The other change that will likely come to mall retailers is an approach designed to encourage impulse purchases, says Kahn. Kahn highlights Duane Reade, a New York pharmacy chain owned by Walgreens, which has put food, the pharmacy and health and beauty in the front of the store. “Duane Reade is strategically reimagining its stores in a way New Yorkers appreciate,” says Kahn. 

The Real Value of Dead Malls

But the fact remains that there are still too many malls in the U.S., and many of them are no longer in prime locations for attracting customers, says Wachter. 

“Many of these malls are old — built in the 1950s and 1960s,” explains Wachter. “At the time, Americans were moving farther out from cities. Today, they’re moving back into cities.”

The real value of these struggling malls is that they are already zoned for development, says Wachter. As a result, it’s much easier to turn malls into multifamily rental units or office space. The rezoning is unlikely to become a local community issue relative to brand-new development, she adds. “What’s worse? Multi-family dwellings or having a dead declining mall next to you?” asks Wachter. 

Since 2006, there has been no net gain in homeowners, but rentals have surged, says Wachter. “There is demand for multi-family housing, and these centers in the inner suburbs have value because they’re closer to cities and job centers,” she says. 

As a result of this value, old malls are being retooled for housing with some retail and new transit lines, she notes. Most of the mall-to-rental unit transformations are designed for “C”-level malls, or those at the bottom of the retail barrel. 

“We are in innings three or four for these redevelopments,” says Wachter. “The plans are there to be implemented and the market is there.”

Don’t Blame Amazon 

One common storyline in the mall plight is that Americans are shopping more online and preferring to have goods shipped to them. That storyline is true to a degree, but also very overblown, says Fader. 

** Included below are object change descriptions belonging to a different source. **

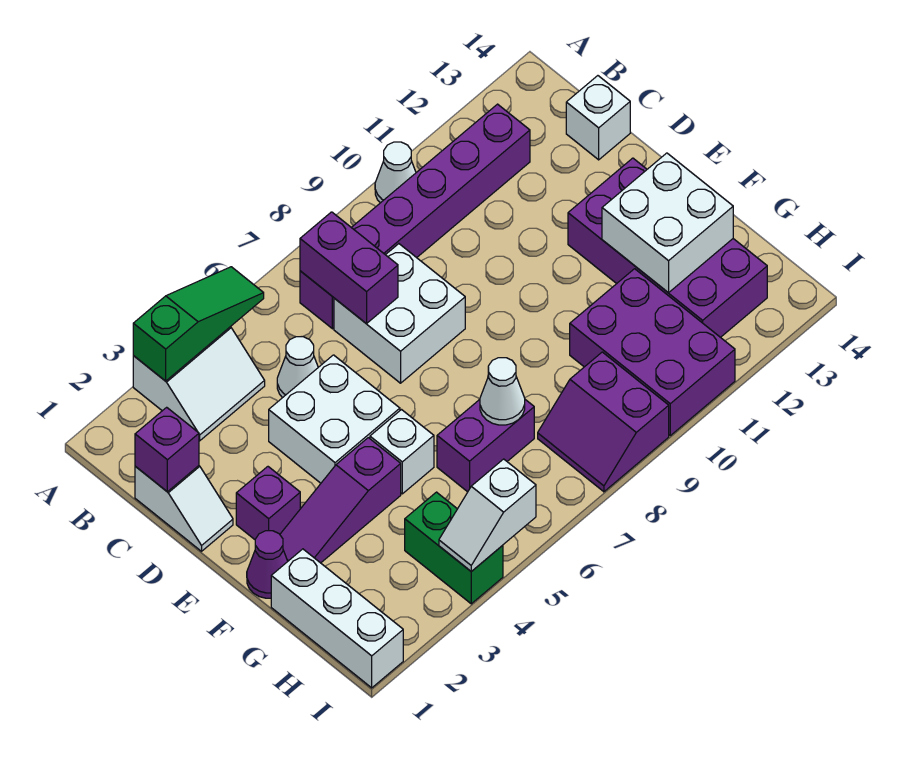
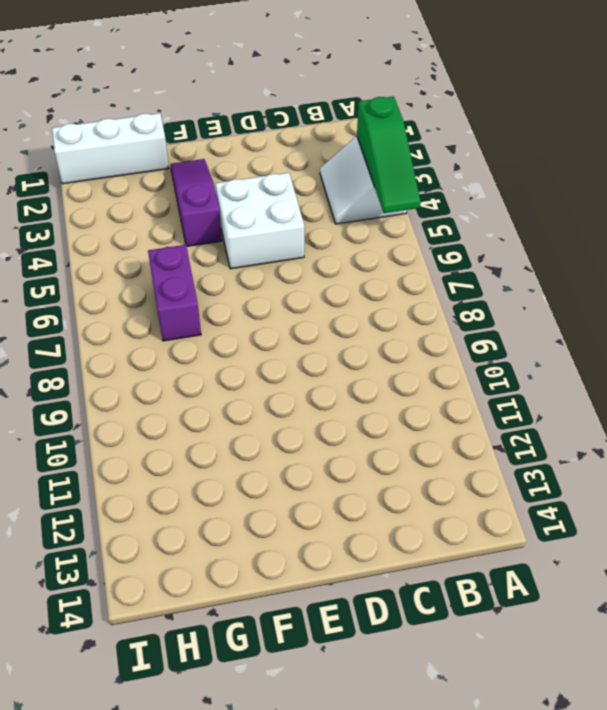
none -> white 1x1 cone [375,142,416,203]
none -> purple 1x6 brick [300,104,530,329]
none -> white 1x2 slope [135,466,233,551]

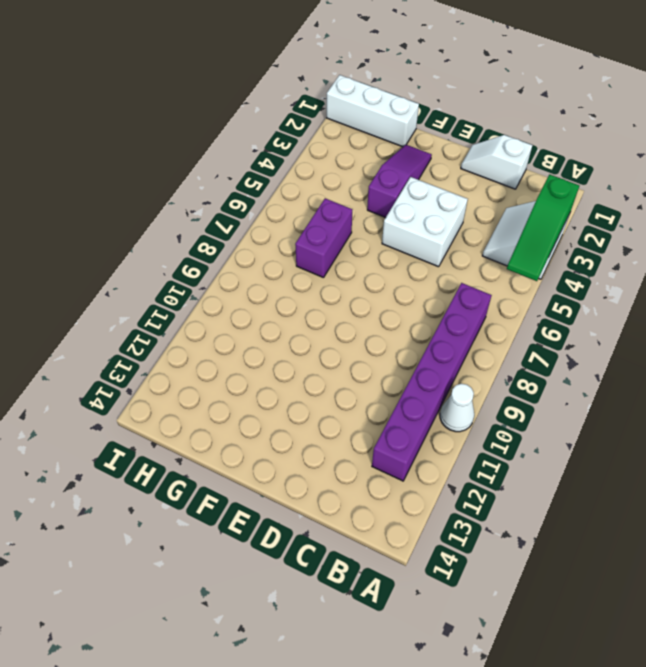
none -> white 1x1 cone [277,337,318,398]
none -> white 2x2 brick [334,244,465,383]
none -> white 1x1 brick [566,76,630,160]

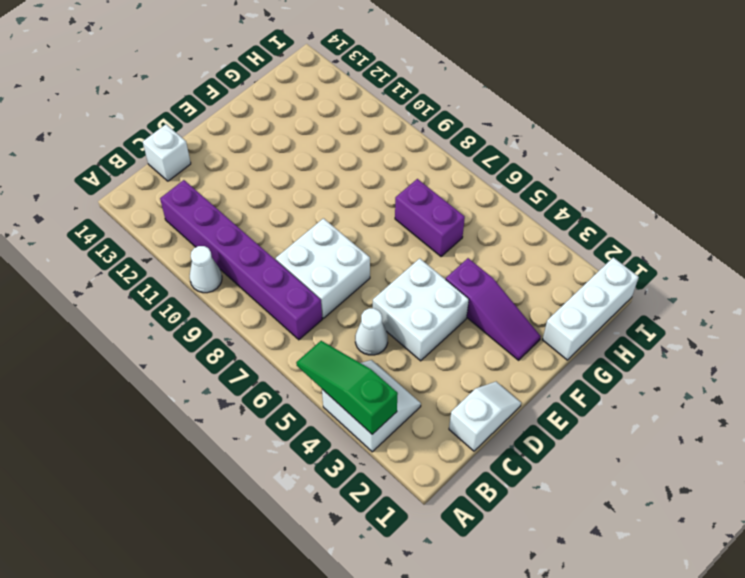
none -> purple 1x1 brick [236,467,300,539]
none -> purple 2x4 brick [568,158,767,337]
none -> purple 1x1 cone [247,531,288,598]

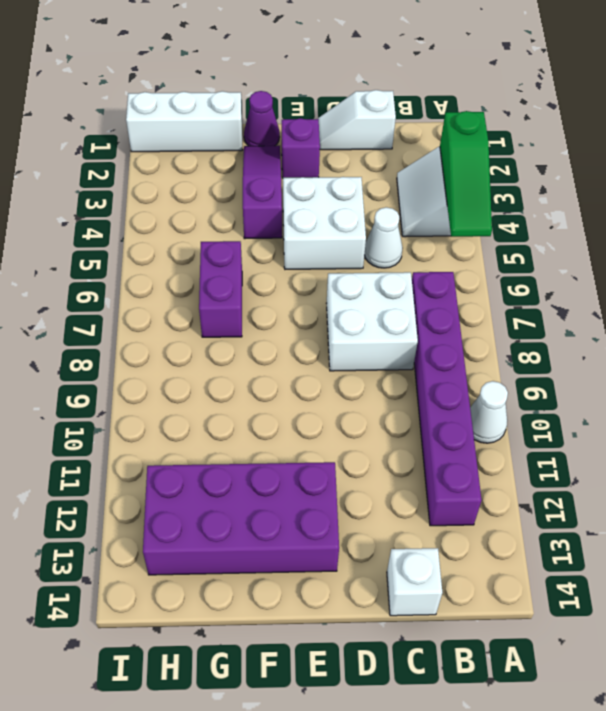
none -> white 1x1 brick [370,410,434,494]
none -> purple 2x3 brick [570,269,735,436]
none -> green 1x2 brick [405,492,503,604]

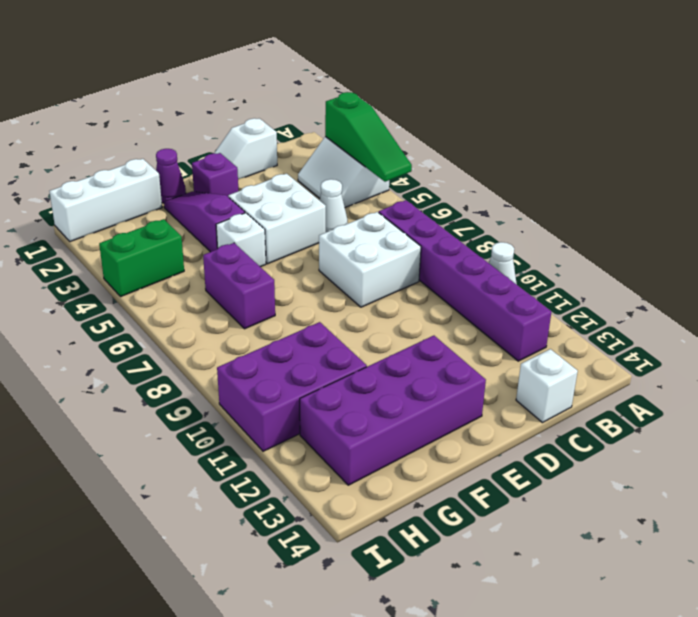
none -> purple 2x2 slope [538,352,669,492]
none -> purple 1x2 brick [300,212,398,324]
none -> purple 1x1 brick [135,407,199,492]

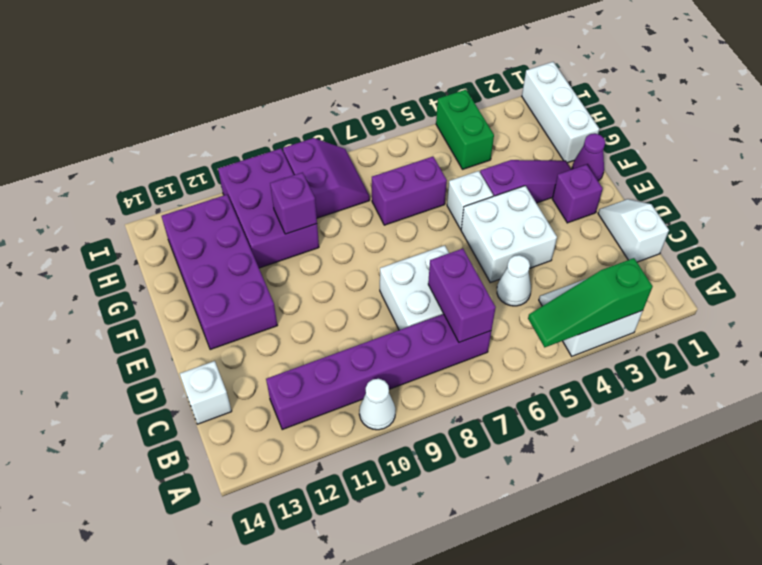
purple 1x1 brick [270,173,317,234] -> purple 1x1 brick moved to [135,407,199,492]
none -> white 2x2 brick [602,153,733,293]
none -> white 1x1 cone [480,358,525,425]
none -> white 1x2 slope [439,459,536,571]

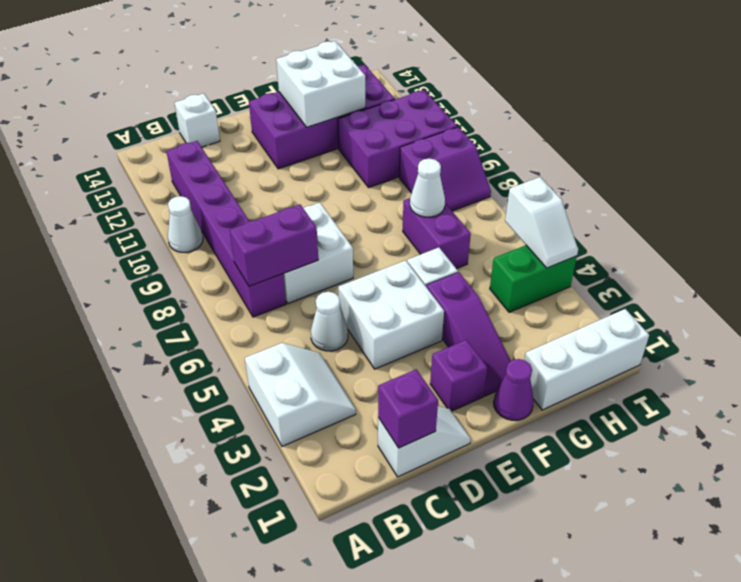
none -> green 1x3 slope [133,267,264,381]

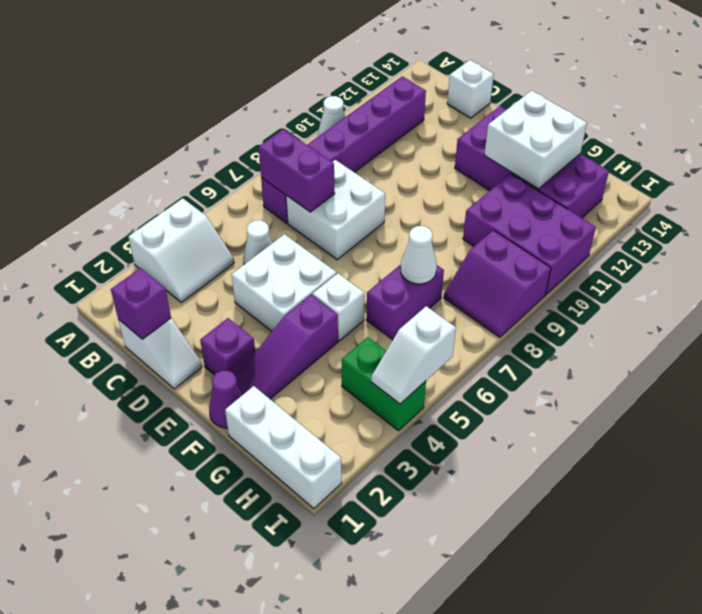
none -> green 1x3 slope [133,267,264,381]

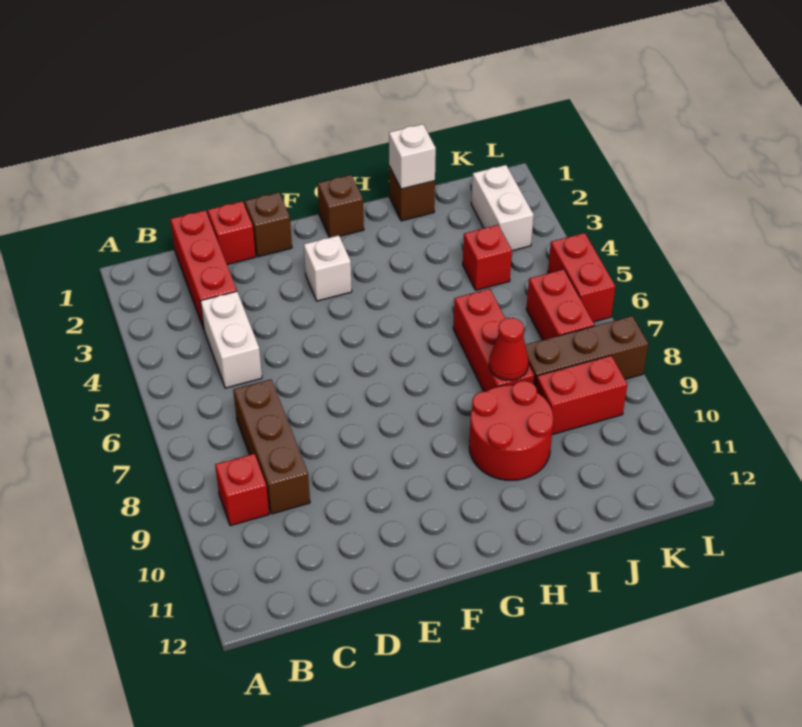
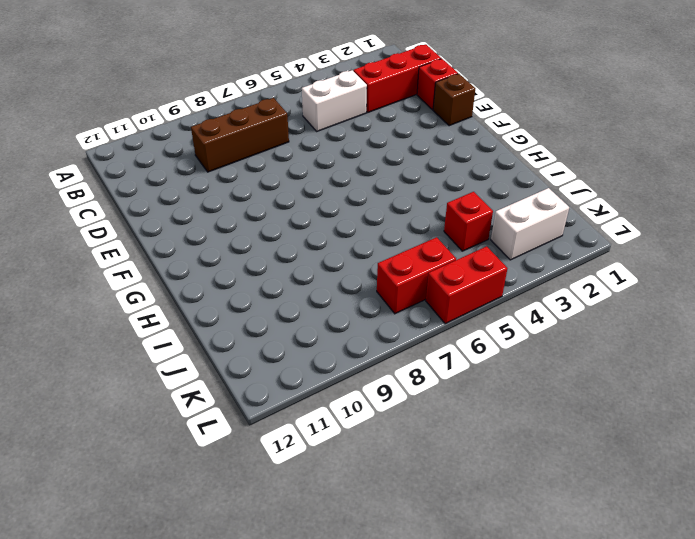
none -> red 1x1 brick [215,454,269,526]
none -> white 1x1 brick [304,235,352,301]
none -> brown 1x1 brick [318,175,364,238]

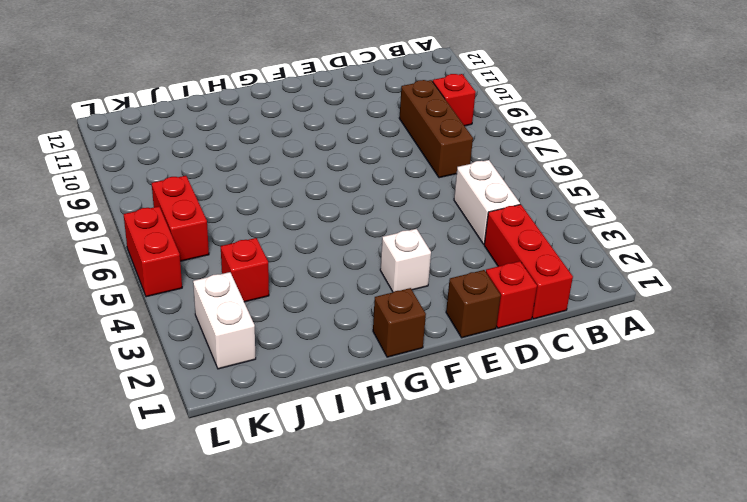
none -> red 2x2 round brick [469,381,553,480]
none -> brown 1x1 brick [389,166,435,221]
none -> red 1x3 brick [453,289,534,392]

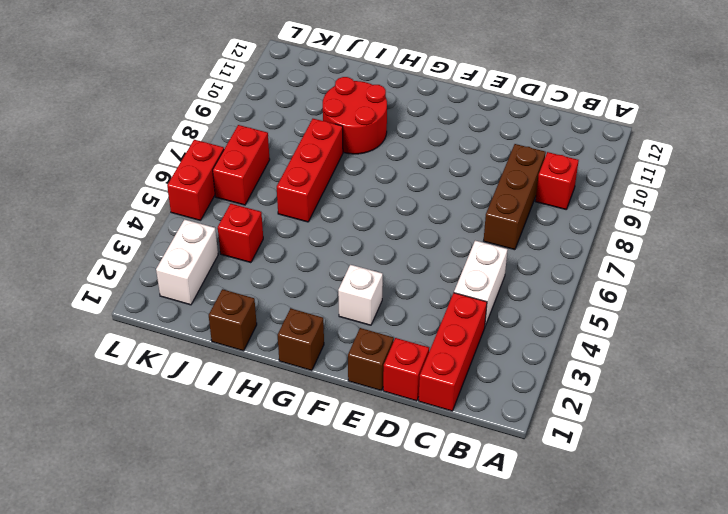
none -> brown 1x3 brick [525,316,648,387]
none -> red 1x2 brick [536,355,627,435]
none -> white 1x1 brick [389,124,436,189]

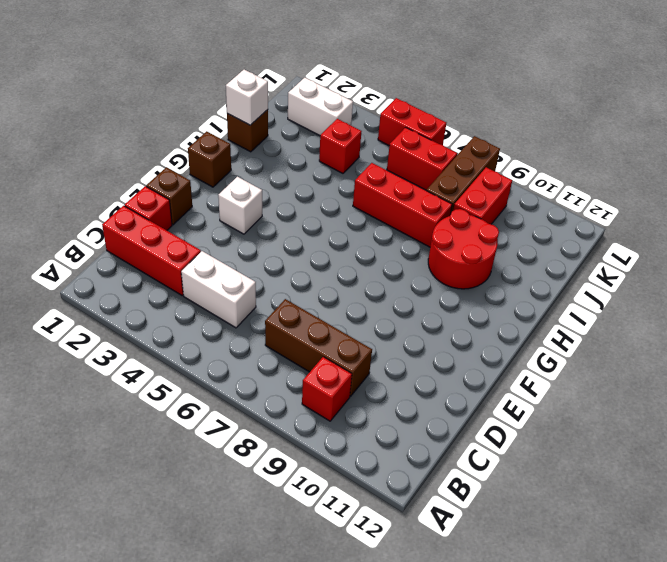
none -> red 1x1 cone [489,318,529,380]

“The issues brick-and-mortar retailers face are largely their own fault. They were fat, happy, lazy, ignorant and in denial about the train coming their way.”–Peter Fader

For instance, the U.S. Department of Commerce reported on February 17 that e-commerce accounted for just 6.7% of the $1.19 trillion in sales generated by retailers in the fourth quarter. 

Fader’s take is that the best way to fix malls is for retailers to get their omnichannel strategies together. “The issues brick-and-mortar retailers face are largely their own fault,” says Fader. “They were fat, happy, lazy, ignorant and in denial about the train coming their way.

“Forget about the online part of omnichannel; retailers need to focus on making the in-store experience better than it is now,” Fader continues. Retailers need to emulate rivals such as direct marketers and Amazon to see the in-store experience as a way to generate data about their customers, he adds.

Fader’s acronym for retailers revolves around AEIOU: “A” stands for advice, which is something that is delivered better in person than online. “E” is for experience and moving beyond simply offering the lowest prices and best selection of goods. “Experience isn’t something that is reserved for high-end retail. Mom and pop stores have known this for years,” says Fader. 

“I” stands for interaction with real humans that will lead to cross-selling opportunities — the “O” in Fader’s phonetics theme. “Online retailers can’t cross sell like you can in person,” says Fader. And finally, the “U” stands for understanding because Fader thinks traditional retailers should be in a better position to capture customer data than any online rival. 

To revamp their operations and approaches, retailers should look to recruit from the hospitality industry, which uses loyalty programs well and focuses on the customer experience, he says. 

“Malls are in the midst of a shakeout because of retail, but it’s only partially due to online,” Fader notes. “Stores and malls were overbuilt and [they] under delivered. Many of the malls will have to be repurposed or disappear.”